Desde que andamos juntos, AnaP y yo siempre hemos platicado de dónde queremos que, quien sobreviva al otro, disponga de las cenizas. No que el lugar me importe claro, porque para cuando sea yo un tambache de polvo, asumo… espero… estar ya bien muerto, pero me gusta imaginar que nos cuidaremos hasta cuando ya no estemos juntos.

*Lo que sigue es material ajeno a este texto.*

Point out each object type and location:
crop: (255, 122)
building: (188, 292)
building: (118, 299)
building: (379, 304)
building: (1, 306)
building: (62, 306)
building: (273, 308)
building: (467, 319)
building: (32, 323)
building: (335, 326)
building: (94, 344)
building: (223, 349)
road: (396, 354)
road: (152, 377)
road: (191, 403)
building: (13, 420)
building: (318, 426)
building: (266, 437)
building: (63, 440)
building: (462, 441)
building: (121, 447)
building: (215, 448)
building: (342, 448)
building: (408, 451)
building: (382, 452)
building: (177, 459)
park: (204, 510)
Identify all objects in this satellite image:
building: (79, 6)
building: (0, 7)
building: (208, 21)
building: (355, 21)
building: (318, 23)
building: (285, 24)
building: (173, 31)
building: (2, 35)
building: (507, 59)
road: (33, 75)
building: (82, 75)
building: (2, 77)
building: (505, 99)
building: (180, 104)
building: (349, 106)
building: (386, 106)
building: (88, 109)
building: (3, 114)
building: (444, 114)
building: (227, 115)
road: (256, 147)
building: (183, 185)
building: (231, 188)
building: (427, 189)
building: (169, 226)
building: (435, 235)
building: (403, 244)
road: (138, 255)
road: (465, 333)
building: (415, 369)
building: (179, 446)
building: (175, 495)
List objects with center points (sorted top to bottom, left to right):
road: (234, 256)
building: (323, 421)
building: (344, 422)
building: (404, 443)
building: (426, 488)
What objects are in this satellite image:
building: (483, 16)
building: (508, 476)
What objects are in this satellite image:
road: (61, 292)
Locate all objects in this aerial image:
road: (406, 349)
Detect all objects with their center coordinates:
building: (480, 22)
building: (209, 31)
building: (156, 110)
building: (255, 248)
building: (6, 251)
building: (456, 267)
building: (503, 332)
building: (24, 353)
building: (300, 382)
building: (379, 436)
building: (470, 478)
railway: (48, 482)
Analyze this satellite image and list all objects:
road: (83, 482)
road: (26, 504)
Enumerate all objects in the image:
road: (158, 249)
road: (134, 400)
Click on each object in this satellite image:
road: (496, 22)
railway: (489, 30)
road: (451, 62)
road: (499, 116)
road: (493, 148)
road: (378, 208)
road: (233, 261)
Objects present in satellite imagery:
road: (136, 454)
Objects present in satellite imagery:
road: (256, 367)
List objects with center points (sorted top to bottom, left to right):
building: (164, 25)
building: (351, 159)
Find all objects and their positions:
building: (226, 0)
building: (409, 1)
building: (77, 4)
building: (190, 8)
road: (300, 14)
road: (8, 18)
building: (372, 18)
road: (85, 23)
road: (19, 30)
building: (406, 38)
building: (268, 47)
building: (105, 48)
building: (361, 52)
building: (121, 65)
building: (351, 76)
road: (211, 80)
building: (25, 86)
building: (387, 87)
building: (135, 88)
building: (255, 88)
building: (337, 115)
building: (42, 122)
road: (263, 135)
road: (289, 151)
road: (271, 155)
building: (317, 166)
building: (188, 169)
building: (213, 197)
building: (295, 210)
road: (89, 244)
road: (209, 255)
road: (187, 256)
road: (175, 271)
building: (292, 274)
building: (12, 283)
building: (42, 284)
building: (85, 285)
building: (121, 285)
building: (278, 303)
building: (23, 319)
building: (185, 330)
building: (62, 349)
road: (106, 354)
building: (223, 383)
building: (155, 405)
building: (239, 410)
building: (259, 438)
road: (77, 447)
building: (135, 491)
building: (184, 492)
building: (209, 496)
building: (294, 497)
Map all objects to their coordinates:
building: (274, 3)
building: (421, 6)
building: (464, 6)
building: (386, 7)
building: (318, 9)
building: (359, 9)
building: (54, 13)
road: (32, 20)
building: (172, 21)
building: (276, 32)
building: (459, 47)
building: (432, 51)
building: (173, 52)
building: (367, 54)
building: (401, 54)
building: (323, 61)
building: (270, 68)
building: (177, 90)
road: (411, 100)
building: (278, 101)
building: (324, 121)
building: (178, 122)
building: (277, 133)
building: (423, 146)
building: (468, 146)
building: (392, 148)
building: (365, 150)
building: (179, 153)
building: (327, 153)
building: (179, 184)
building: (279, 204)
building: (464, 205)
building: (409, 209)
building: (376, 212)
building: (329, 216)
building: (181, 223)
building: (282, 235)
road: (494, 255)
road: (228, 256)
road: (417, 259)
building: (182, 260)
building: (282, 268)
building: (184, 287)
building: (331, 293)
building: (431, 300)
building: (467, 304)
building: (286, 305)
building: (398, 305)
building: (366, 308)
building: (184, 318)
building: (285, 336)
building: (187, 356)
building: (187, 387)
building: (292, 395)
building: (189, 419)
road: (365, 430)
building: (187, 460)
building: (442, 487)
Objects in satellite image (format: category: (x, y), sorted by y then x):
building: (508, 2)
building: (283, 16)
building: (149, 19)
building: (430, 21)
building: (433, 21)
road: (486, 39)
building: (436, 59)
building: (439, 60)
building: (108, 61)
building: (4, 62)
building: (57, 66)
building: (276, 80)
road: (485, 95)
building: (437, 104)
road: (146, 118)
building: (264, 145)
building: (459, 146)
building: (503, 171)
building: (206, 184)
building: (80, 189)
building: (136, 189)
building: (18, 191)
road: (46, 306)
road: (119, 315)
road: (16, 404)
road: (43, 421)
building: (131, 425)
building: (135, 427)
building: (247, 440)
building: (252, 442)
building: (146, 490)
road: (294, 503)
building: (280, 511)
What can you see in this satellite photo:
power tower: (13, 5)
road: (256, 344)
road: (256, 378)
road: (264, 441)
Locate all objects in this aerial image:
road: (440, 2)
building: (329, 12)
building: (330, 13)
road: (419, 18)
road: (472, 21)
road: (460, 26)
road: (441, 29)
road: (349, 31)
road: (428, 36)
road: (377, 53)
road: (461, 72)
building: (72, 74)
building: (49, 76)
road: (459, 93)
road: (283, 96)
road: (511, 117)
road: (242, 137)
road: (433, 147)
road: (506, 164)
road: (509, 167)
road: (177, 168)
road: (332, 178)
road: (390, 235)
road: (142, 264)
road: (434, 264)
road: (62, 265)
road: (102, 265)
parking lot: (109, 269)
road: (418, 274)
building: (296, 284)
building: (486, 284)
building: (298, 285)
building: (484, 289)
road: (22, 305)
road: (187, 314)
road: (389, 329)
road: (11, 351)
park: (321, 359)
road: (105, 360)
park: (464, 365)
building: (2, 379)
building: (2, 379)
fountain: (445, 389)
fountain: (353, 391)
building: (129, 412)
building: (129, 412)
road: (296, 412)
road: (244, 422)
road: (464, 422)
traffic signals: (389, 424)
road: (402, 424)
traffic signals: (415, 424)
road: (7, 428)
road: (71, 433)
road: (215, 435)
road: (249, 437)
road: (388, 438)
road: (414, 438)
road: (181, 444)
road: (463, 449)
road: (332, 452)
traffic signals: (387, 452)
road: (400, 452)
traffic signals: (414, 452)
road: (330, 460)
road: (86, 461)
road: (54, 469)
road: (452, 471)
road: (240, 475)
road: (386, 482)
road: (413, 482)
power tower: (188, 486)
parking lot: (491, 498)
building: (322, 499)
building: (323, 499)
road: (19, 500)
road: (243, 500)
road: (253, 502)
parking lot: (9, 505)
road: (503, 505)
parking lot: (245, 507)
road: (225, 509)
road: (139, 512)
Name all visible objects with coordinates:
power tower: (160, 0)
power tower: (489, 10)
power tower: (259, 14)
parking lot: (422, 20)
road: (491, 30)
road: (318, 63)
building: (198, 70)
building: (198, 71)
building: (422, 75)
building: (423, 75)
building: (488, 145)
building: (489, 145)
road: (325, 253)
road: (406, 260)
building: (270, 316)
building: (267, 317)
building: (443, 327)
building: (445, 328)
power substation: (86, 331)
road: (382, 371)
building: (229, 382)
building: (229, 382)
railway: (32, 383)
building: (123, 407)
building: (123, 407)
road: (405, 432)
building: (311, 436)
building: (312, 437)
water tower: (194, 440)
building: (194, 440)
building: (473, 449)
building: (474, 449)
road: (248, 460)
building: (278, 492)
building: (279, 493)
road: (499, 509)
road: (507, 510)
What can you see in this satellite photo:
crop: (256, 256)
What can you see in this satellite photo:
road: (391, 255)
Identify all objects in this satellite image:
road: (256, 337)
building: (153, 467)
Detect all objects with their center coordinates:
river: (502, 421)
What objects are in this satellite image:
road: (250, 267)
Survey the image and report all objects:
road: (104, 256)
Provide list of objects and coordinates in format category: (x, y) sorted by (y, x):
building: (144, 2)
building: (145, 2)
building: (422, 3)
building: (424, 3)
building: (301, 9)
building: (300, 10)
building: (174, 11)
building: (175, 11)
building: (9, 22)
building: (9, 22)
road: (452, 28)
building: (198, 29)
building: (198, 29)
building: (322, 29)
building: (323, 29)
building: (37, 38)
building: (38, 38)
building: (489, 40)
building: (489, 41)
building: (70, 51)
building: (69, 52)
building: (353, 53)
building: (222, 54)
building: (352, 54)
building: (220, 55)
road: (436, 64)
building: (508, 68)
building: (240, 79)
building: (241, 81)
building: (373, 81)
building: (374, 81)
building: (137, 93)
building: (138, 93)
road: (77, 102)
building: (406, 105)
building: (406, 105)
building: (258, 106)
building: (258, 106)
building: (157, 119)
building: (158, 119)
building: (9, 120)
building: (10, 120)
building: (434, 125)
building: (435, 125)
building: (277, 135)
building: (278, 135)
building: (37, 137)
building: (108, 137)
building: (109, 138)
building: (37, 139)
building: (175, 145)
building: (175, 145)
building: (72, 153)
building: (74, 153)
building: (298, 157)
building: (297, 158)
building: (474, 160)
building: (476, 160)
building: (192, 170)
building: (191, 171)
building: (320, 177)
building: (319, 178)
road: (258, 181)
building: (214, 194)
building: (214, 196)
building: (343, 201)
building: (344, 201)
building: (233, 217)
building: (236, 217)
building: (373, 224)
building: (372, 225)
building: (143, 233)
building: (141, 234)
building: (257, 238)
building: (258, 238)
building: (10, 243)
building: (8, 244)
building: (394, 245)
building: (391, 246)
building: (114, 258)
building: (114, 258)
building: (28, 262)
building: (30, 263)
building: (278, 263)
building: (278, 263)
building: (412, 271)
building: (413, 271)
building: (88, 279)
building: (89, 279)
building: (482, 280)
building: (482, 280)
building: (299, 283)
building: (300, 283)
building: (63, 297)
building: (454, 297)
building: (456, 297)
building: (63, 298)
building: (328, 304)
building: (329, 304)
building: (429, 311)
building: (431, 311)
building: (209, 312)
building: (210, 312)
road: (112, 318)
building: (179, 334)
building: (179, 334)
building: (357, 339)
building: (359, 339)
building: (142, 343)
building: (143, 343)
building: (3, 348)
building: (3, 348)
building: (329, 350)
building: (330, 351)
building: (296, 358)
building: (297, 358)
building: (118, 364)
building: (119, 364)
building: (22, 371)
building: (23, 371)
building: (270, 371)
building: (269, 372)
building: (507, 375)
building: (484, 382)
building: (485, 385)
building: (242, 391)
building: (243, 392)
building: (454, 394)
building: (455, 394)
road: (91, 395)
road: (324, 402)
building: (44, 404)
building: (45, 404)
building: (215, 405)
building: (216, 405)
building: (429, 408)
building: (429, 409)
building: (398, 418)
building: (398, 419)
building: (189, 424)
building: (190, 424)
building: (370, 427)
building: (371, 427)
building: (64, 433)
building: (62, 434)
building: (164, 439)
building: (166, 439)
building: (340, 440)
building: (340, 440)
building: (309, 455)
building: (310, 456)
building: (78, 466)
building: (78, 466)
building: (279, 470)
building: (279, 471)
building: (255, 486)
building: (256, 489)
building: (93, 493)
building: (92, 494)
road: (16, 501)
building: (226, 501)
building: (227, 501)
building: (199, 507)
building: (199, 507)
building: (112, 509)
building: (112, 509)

No son fijos los sitios donde le pido eche mis cenizas, varían conforme me voy enamorando de lugares. Ante el anuncio de mi deceso, cualquier otra persona maquinaría de cómo disponer de todas nuestras riquezas -oro, incienso y mirra (mucha mirra)-, vertiendo ‘mis restos mortales’ dentro de una bolsa de súper para echarme dentro del camión que pasa los martes frente a la casa. Pero imagino a AnaP calculando el cómo transportarme a “mis lugares especiales”: San Agustinillo, mi alma mater, la hacienda de Santa Rosa, al bordo de Xochiaca. No me quejaría si me suelta en El Rincón de la Lechuza, en la mesa 33, frente a la tortillera que hace esas tortillas de ensueño, eternamente aspirando el aroma de los tacos al carbón. AnaP en cambio, siempre ha pedido el que esparza sus cenizas sobre las canchas de arcilla del France, más higiénico -supongo- que el que mis cenizas aderecen el taco de chuleta del de la mesa 14.
Ahora que hemos pasado quince días en las Rocallosas, en Colorado, me gustaría el que regara mis cenizas en una de esas praderas inundadas de flores, entre pisadas y deshechos de alces, venados, pumas, ardillas y cuervos. Pero más que nada, me encantaría que me dejara a un lado de la madriguera de alguna marmota, de esas gordas y peludas, de esas que, junto a su pareja, pasan el día disfrutando de su mutua compañía y buscando el que comer. Como yo pues.